Dan turned at the sound of her voice.

“They waited six months for you,” he said, “so I told them they could wait six more minutes.”

She gave him a peck on the cheek and then rushed into the large reading room. A ten-foot-tall banner announcing the Forgeries and Thieves exhibition hung from the third-story railing.

“Thank goodness,” Francis said. “I was beginning to think you had stood us up. After we got the place all dressed up for you.”

“I wouldn’t have missed it. The banner is lovely. Are we using a different graphic designer?”

“Yes. One that’s more ‘web-friendly,’” Francis said.

“Sounds like a smart move,” Liesl said.

“Not a popular one.”

“Puppies in the library would be a popular idea. Not a smart one, though.”

“I bet that even puppies would give some of the regulars reason to grumble about the new comandante.”

“How about you? Have you been grumbling?”

He motioned to the front of the room, to the star of the exhibition, to avoid answering the question.

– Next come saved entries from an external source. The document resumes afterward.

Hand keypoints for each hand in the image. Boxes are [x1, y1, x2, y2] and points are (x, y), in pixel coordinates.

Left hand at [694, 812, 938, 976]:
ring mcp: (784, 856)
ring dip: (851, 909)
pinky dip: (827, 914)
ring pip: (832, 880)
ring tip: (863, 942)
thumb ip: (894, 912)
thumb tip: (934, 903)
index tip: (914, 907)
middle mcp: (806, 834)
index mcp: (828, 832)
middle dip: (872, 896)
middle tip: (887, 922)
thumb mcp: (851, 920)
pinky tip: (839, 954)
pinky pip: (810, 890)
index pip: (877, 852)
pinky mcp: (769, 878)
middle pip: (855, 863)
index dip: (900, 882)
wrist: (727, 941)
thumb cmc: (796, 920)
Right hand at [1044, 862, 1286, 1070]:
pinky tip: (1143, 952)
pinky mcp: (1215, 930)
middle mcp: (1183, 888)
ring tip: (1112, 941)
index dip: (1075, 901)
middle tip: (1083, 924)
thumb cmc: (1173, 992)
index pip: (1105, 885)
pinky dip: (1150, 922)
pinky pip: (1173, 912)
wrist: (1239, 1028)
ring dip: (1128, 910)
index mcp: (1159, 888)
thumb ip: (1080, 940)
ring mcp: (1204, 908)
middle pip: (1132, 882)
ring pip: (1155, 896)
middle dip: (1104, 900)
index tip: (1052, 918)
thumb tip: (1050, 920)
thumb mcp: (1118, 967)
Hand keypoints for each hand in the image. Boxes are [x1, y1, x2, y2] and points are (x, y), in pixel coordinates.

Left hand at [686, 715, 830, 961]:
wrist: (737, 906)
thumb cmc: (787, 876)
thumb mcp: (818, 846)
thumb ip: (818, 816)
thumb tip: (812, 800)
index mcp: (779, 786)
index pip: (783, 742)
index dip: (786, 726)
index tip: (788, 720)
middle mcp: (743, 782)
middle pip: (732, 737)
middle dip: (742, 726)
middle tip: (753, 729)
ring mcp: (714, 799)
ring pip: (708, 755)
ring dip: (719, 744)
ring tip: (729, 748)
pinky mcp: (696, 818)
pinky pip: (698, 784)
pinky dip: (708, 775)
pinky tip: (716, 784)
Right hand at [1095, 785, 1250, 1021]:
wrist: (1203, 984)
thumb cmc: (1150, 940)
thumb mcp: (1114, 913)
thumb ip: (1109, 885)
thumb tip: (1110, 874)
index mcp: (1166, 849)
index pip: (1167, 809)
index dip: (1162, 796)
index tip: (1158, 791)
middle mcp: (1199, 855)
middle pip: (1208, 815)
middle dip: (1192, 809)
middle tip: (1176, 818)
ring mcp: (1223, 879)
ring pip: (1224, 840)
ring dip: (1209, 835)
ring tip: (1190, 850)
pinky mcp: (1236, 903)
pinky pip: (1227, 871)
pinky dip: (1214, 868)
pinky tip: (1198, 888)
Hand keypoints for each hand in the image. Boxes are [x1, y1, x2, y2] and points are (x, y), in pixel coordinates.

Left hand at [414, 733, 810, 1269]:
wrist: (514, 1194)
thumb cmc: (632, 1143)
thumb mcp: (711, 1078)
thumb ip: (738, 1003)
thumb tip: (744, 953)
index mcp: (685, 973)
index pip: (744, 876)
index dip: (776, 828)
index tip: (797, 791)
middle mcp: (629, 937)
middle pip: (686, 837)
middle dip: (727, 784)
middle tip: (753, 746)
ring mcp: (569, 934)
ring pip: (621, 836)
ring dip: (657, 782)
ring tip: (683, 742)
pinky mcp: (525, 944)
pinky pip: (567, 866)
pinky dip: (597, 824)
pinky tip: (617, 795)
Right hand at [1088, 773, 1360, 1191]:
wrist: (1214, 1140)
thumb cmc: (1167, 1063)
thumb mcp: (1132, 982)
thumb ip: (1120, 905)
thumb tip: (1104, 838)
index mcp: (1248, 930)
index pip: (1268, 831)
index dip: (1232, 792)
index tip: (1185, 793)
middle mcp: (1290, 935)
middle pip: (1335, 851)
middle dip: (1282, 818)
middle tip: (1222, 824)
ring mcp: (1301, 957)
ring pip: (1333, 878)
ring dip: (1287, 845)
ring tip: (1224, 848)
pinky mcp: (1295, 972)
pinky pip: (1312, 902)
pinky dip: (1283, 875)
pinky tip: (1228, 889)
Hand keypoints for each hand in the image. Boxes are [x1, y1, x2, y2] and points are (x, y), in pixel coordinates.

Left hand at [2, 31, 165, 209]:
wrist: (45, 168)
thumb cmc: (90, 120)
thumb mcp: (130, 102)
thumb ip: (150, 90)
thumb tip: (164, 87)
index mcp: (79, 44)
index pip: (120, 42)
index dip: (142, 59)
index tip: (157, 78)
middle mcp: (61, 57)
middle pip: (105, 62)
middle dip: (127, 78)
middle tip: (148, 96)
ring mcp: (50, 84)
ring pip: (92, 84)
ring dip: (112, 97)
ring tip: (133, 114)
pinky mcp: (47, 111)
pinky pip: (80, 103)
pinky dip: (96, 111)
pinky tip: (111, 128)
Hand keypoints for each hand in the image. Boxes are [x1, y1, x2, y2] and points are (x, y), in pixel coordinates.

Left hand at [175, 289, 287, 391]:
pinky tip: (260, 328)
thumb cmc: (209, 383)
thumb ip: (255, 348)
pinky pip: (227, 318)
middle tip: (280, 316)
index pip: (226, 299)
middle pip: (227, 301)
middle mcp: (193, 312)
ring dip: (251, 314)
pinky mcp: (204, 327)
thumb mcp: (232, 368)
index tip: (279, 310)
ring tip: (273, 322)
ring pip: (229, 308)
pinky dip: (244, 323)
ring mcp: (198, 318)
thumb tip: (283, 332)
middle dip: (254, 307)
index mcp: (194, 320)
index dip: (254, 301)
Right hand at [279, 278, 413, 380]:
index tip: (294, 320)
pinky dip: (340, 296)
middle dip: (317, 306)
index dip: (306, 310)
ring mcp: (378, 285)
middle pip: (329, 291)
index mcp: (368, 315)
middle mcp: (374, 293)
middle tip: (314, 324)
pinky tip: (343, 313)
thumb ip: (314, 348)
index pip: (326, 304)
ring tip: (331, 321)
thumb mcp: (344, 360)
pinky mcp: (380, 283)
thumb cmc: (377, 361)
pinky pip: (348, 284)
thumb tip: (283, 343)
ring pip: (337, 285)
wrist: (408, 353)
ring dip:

A large glass display case had been assembled at the front of the room. In the corner of the case Liesl could see the red glint of a laser beam that would shriek if the case were to be pried open. Not that anyone would ever do such a thing. Liesl took Francis’s cue and stepped toward the case to see the contents. The Peshawar manuscript. And next to it, the facsimile.

The explanatory plaque explained the details of the carbon-dating process that had been used to differentiate the two.

“Remarkable, isn’t it,” Liesl said. “How quickly the exhibition was pulled together.”

“Remarkable indeed.”

Francis’s exhibition centering on the Plantin was next on the calendar. Still far from ready.

“The science bit,” Francis said. “It’s not really what we do.”